Book Review – Creativity, Inc.: Overcoming the Unseen Forces That Stand in the Way of True Inspiration

CreativityIncCover

 

Creativity, Inc.: Overcoming the Unseen Forces That Stand in the Way of True Inspiration

Ed Catmull with Amy Wallace,
Random House, New York, 2014

 

This is an excellent case study of creativity and collaboration at scale. Ed Catmull was one of the co-founders of Pixar. With co-author/collaborator Amy Wallace, Catmull reflects on the lessons he and his colleagues have learned over nearly three decades of superior creative work. 

There’s a management summary of key lessons at the end of the book. For example, here’s Catmull on errors: 

Do not fall for the illusion that by preventing errors, you won’t have errors to fix. The truth is, the cost of preventing errors is often far greater than the cost of fixing them.

Pithy, but you’ll do yourself a disservice if you skip ahead to the conclusion. The value here is in the details and the unfolding stories of challenges met and mistakes made. 

I’ve been a fan of the movies forever and I’ve always been intrigued by the complexity hinted at in the credits. It’s easy to be dazzled by the egos of movie stars and auteur directors. The real work of any movie is hideously complex and interdependent. With the likes of Toy Story or The Incredibles, you must integrate art, science, technology, and business in a dynamic balancing act that spans months and years. This is organizational and management challenge in the extreme. 

Catmull is a computer scientist by training who grew into an executive role in a business that makes money by creating art collaboratively. The lessons here are applicable in any organizational context. They are all the more important because the organizational and economic world is moving along paths that Pixar has already travelled. Catmull’s observations and lessons learned are a report from the future. 

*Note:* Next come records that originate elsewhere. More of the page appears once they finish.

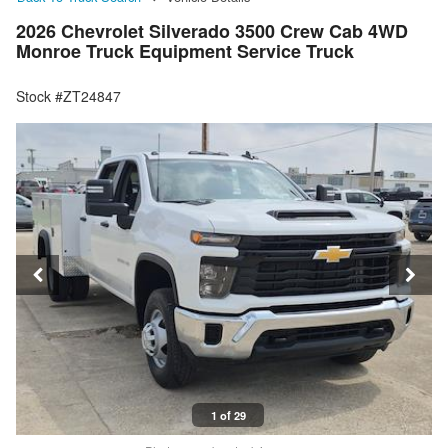
2026 Chevrolet Silverado 3500 Crew Cab 4WD
Monroe Truck Equipment Service Truck
Stock #ZT24847
1 of 29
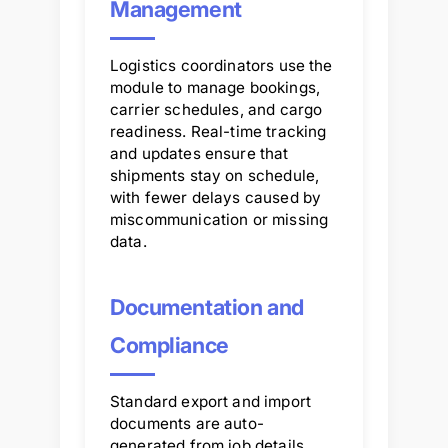
Management
Logistics coordinators use the
module to manage bookings,
carrier schedules, and cargo
readiness. Real-time tracking
and updates ensure that
shipments stay on schedule,
with fewer delays caused by
miscommunication or missing
data.
Documentation and
Compliance
Standard export and import
documents are auto-
generated from job details,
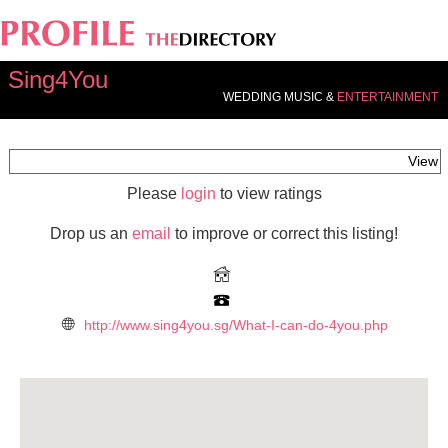
Sing4You
WEDDING MUSIC &
ENTERTAINMENT
View
Please
login
to view ratings
Drop us an
email
to improve or correct this listing!
http://www.sing4you.sg/What-I-can-do-4you.php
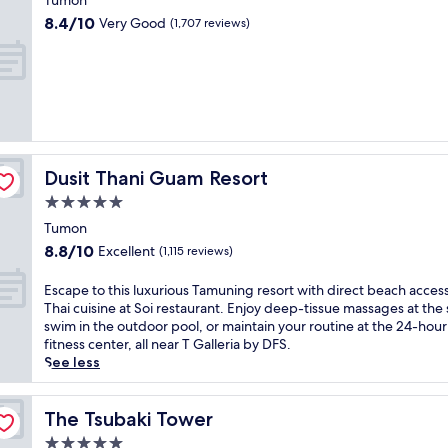
s
Tumon
i
t
property
t
8.4
s
8.4/10
Very Good
(1,707 reviews)
f
r
out
s
e
o
of
e
a
p
10,
a
t
i
Very
s
u
c
Good,
i
r
a
(1,707
d
i
l
reviews)
e
n
r
r
g
Dusit Thani Guam Resort
Dusit Thani Guam Resort
e
e
a
s
t
5.0
p
o
r
star
r
Tumon
r
e
property
i
8.8
8.8/10
Excellent
t
(1,115 reviews)
a
v
out
w
t
a
of
i
E
Escape to this luxurious Tamuning resort with direct beach acces
.
t
10,
t
s
Thai cuisine at Soi restaurant. Enjoy deep-tissue massages at the 
E
e
Excellent,
h
c
swim in the outdoor pool, or maintain your routine at the 24-hour
n
b
(1,115
a
a
fitness center, all near T Galleria by DFS.
j
e
reviews)
l
p
See less
o
a
a
e
y
c
z
t
3
h
y
o
The Tsubaki Tower
The Tsubaki Tower
p
w
r
t
o
i
5.0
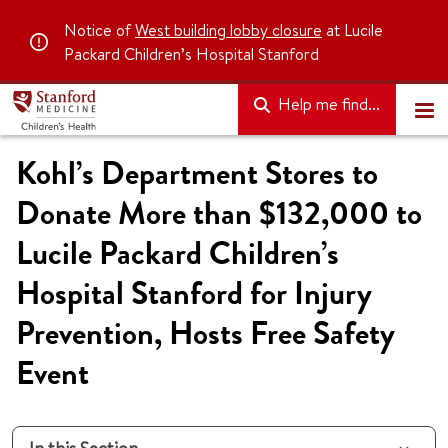
Notice of
West building lobby closure
at Lucile
Packard Children’s Hospital Stanford
Help me find...
Kohl’s Department Stores to
Donate More than $132,000 to
Lucile Packard Children’s
Hospital Stanford for Injury
Prevention, Hosts Free Safety
Event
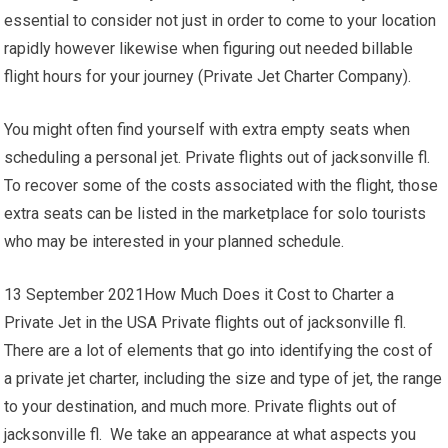
essential to consider not just in order to come to your location
rapidly however likewise when figuring out needed billable
flight hours for your journey (Private Jet Charter Company).
You might often find yourself with extra empty seats when
scheduling a personal jet. Private flights out of jacksonville fl.
To recover some of the costs associated with the flight, those
extra seats can be listed in the marketplace for solo tourists
who may be interested in your planned schedule.
13 September 2021How Much Does it Cost to Charter a
Private Jet in the USA Private flights out of jacksonville fl.
There are a lot of elements that go into identifying the cost of
a private jet charter, including the size and type of jet, the range
to your destination, and much more. Private flights out of
jacksonville fl. We take an appearance at what aspects you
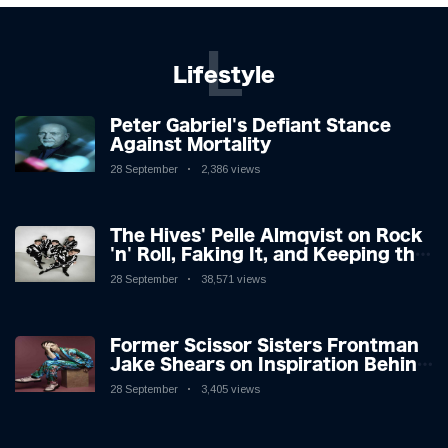
L
Lifestyle
Peter Gabriel's Defiant Stance
Against Mortality
28 September
2,386 views
The Hives' Pelle Almqvist on Rock
'n' Roll, Faking It, and Keeping the
Lion in the Cage
28 September
38,571 views
Former Scissor Sisters Frontman
Jake Shears on Inspiration Behind
New Album
28 September
3,405 views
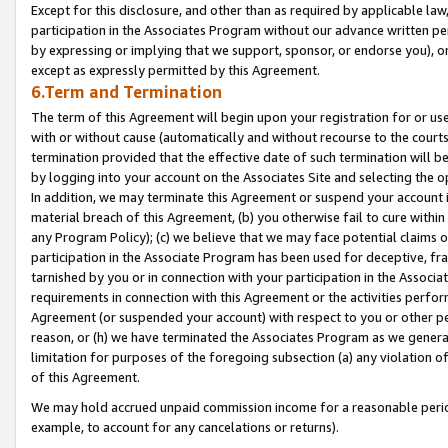
Except for this disclosure, and other than as required by applicable la
participation in the Associates Program without our advance written per
by expressing or implying that we support, sponsor, or endorse you), or
except as expressly permitted by this Agreement.
6.Term and Termination
The term of this Agreement will begin upon your registration for or use
with or without cause (automatically and without recourse to the courts,
termination provided that the effective date of such termination will b
by logging into your account on the Associates Site and selecting the o
In addition, we may terminate this Agreement or suspend your account i
material breach of this Agreement, (b) you otherwise fail to cure withi
any Program Policy); (c) we believe that we may face potential claims or
participation in the Associate Program has been used for deceptive, frau
tarnished by you or in connection with your participation in the Associ
requirements in connection with this Agreement or the activities perfo
Agreement (or suspended your account) with respect to you or other per
reason, or (h) we have terminated the Associates Program as we general
limitation for purposes of the foregoing subsection (a) any violation o
of this Agreement.
We may hold accrued unpaid commission income for a reasonable period 
example, to account for any cancelations or returns).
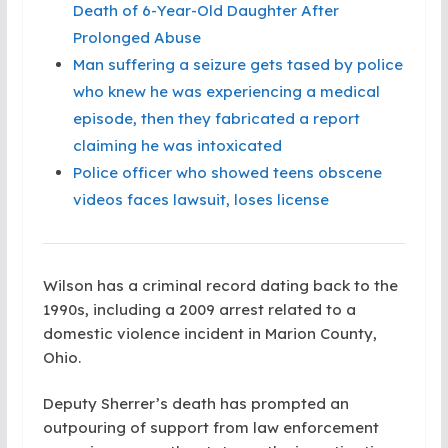
Death of 6-Year-Old Daughter After
Prolonged Abuse
Man suffering a seizure gets tased by police
who knew he was experiencing a medical
episode, then they fabricated a report
claiming he was intoxicated
Police officer who showed teens obscene
videos faces lawsuit, loses license
Wilson has a criminal record dating back to the
1990s, including a 2009 arrest related to a
domestic violence incident in Marion County,
Ohio.
Deputy Sherrer’s death has prompted an
outpouring of support from law enforcement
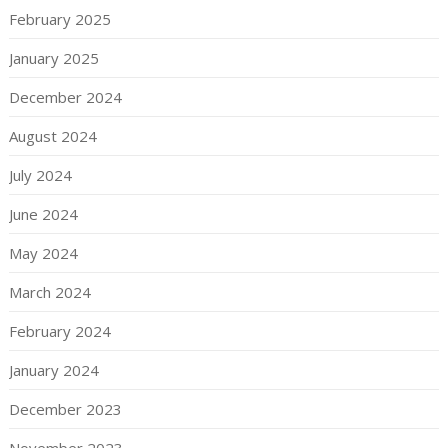
February 2025
January 2025
December 2024
August 2024
July 2024
June 2024
May 2024
March 2024
February 2024
January 2024
December 2023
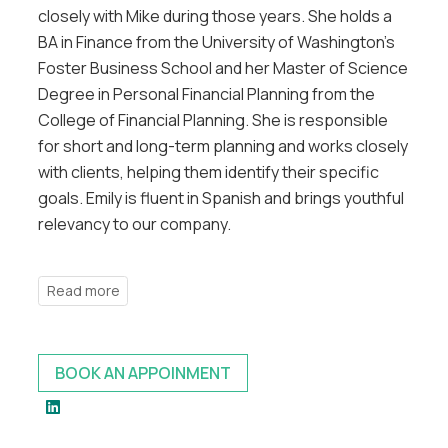
closely with Mike during those years. She holds a
BA in Finance from the University of Washington’s
Foster Business School and her Master of Science
Degree in Personal Financial Planning from the
College of Financial Planning. She is responsible
for short and long-term planning and works closely
with clients, helping them identify their specific
goals. Emily is fluent in Spanish and brings youthful
relevancy to our company.
BOOK AN APPOINMENT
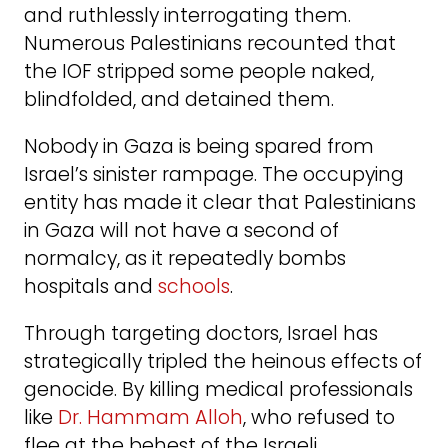
and ruthlessly interrogating them.
Numerous Palestinians recounted that
the IOF stripped some people naked,
blindfolded, and detained them.
Nobody in Gaza is being spared from
Israel’s sinister rampage. The occupying
entity has made it clear that Palestinians
in Gaza will not have a second of
normalcy, as it repeatedly bombs
hospitals and
schools
.
Through targeting doctors, Israel has
strategically tripled the heinous effects of
genocide. By killing medical professionals
like
Dr. Hammam Alloh
, who refused to
flee at the behest of the Israeli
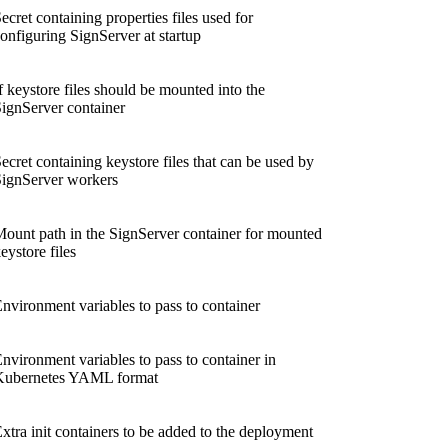
ecret containing properties files used for
onfiguring SignServer at startup
f keystore files should be mounted into the
ignServer container
ecret containing keystore files that can be used by
ignServer workers
ount path in the SignServer container for mounted
eystore files
nvironment variables to pass to container
nvironment variables to pass to container in
Kubernetes YAML format
xtra init containers to be added to the deployment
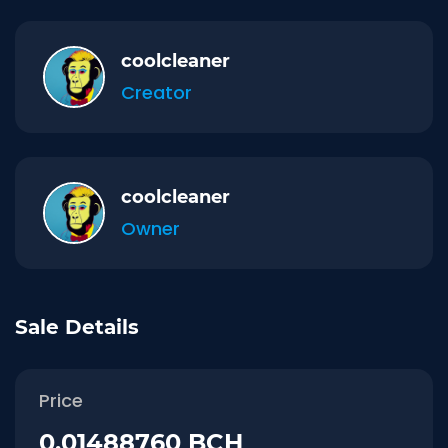
coolcleaner
Creator
coolcleaner
Owner
Sale Details
Price
0.01488760 BCH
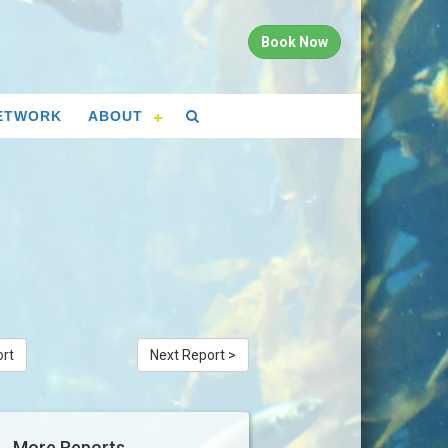
Book Now
ETWORK
ABOUT
ort
Next Report >
More Reports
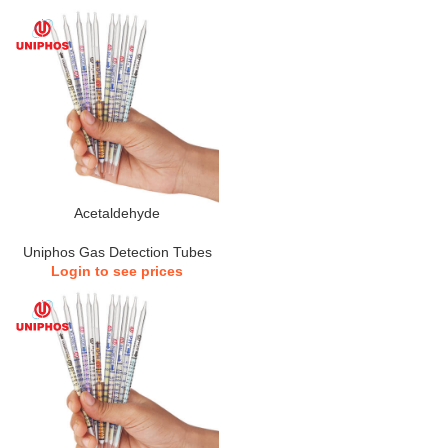
Acetaldehyde
Uniphos Gas Detection Tubes
Login to see prices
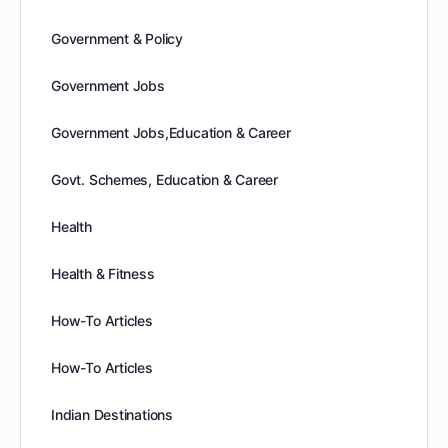
Government & Policy
Government Jobs
Government Jobs,Education & Career
Govt. Schemes, Education & Career
Health
Health & Fitness
How-To Articles
How-To Articles
Indian Destinations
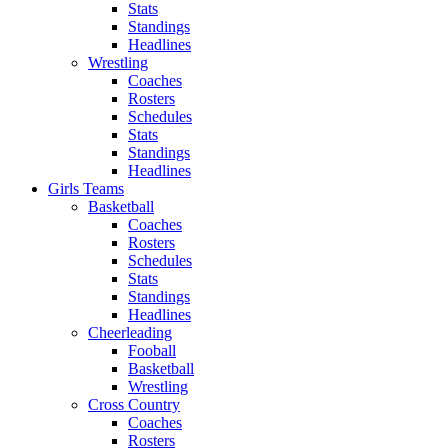
Stats
Standings
Headlines
Wrestling
Coaches
Rosters
Schedules
Stats
Standings
Headlines
Girls Teams
Basketball
Coaches
Rosters
Schedules
Stats
Standings
Headlines
Cheerleading
Fooball
Basketball
Wrestling
Cross Country
Coaches
Rosters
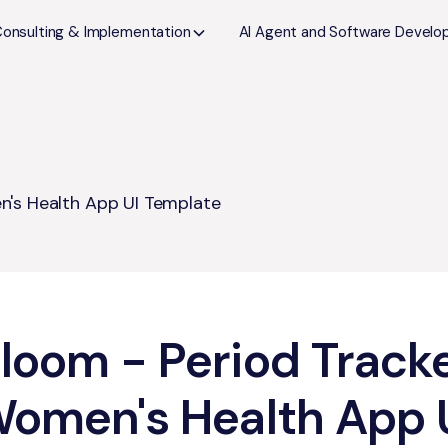
Consulting & Implementation
AI Agent and Software Devel
n's Health App UI Template
loom - Period Track
omen's Health App 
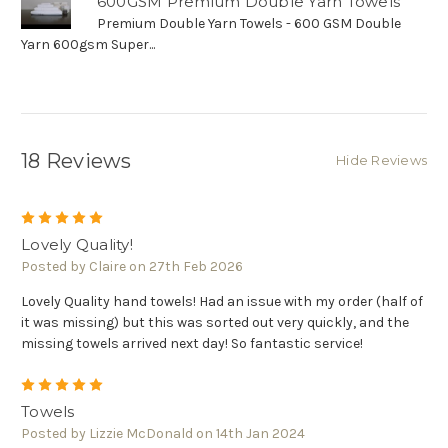
Γ
600GSM Premium Double Yarn Towels
Premium Double Yarn Towels - 600 GSM Double
Yarn 600gsm Super...
18 Reviews
Hide Reviews
5
Lovely Quality!
Posted by Claire on 27th Feb 2026
Lovely Quality hand towels! Had an issue with my order (half of
it was missing) but this was sorted out very quickly, and the
missing towels arrived next day! So fantastic service!
5
Towels
Posted by Lizzie McDonald on 14th Jan 2024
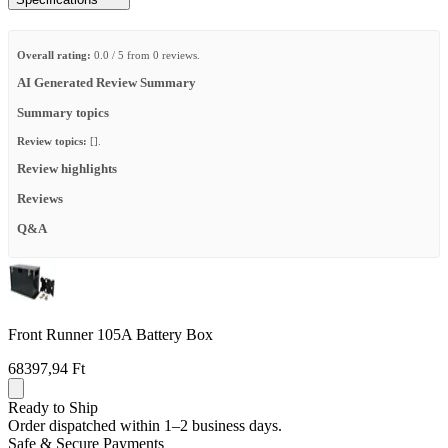
Overall rating:
0.0 / 5 from 0 reviews.
AI Generated Review Summary
Summary topics
Review topics:
[].
Review highlights
Reviews
Q&A
Front Runner 105A Battery Box
68397,94 Ft
Ready to Ship
Order dispatched within 1–2 business days.
Safe & Secure Payments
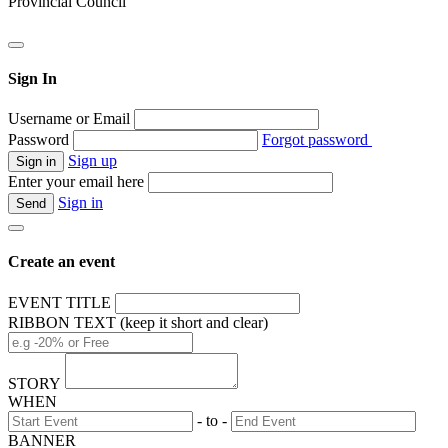
Provincial Council
Sign In
Username or Email
Password
Forgot password
Sign up
Enter your email here
Sign in
Create an event
EVENT TITLE
RIBBON TEXT (keep it short and clear)
STORY
WHEN
- to -
BANNER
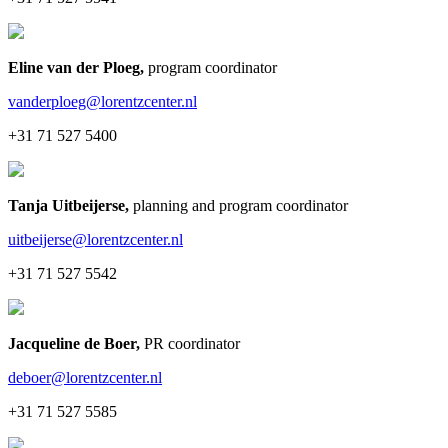
Eline van der Ploeg
,
program coordinator
vanderploeg@lorentzcenter.nl
+31 71 527 5400
Tanja Uitbeijerse
,
planning and program coordinator
uitbeijerse@lorentzcenter.nl
+31 71 527 5542
Jacqueline de Boer
,
PR coordinator
deboer@lorentzcenter.nl
+31 71 527 5585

Organizations are backward focused. Accounting systems, standard operating procedures, human resource policies all look backwards. That can be appropriate in a slowly evolving world, but that is not the world we live in. That we live in a time of rapid change may be a cliche, but that does not make it less true. Catmull offers timely advice for this new world:

Whether it’s the kernel of a movie idea or a fledgling internship program, the new needs protection. Business-as-usual does not. Managers do not need to work hard to protect established ideas or ways of doing business. The system is tilted to favor the incumbent. The challenger needs support to find its footing. And protection of the new—of the future, not the past—must be a conscious effort.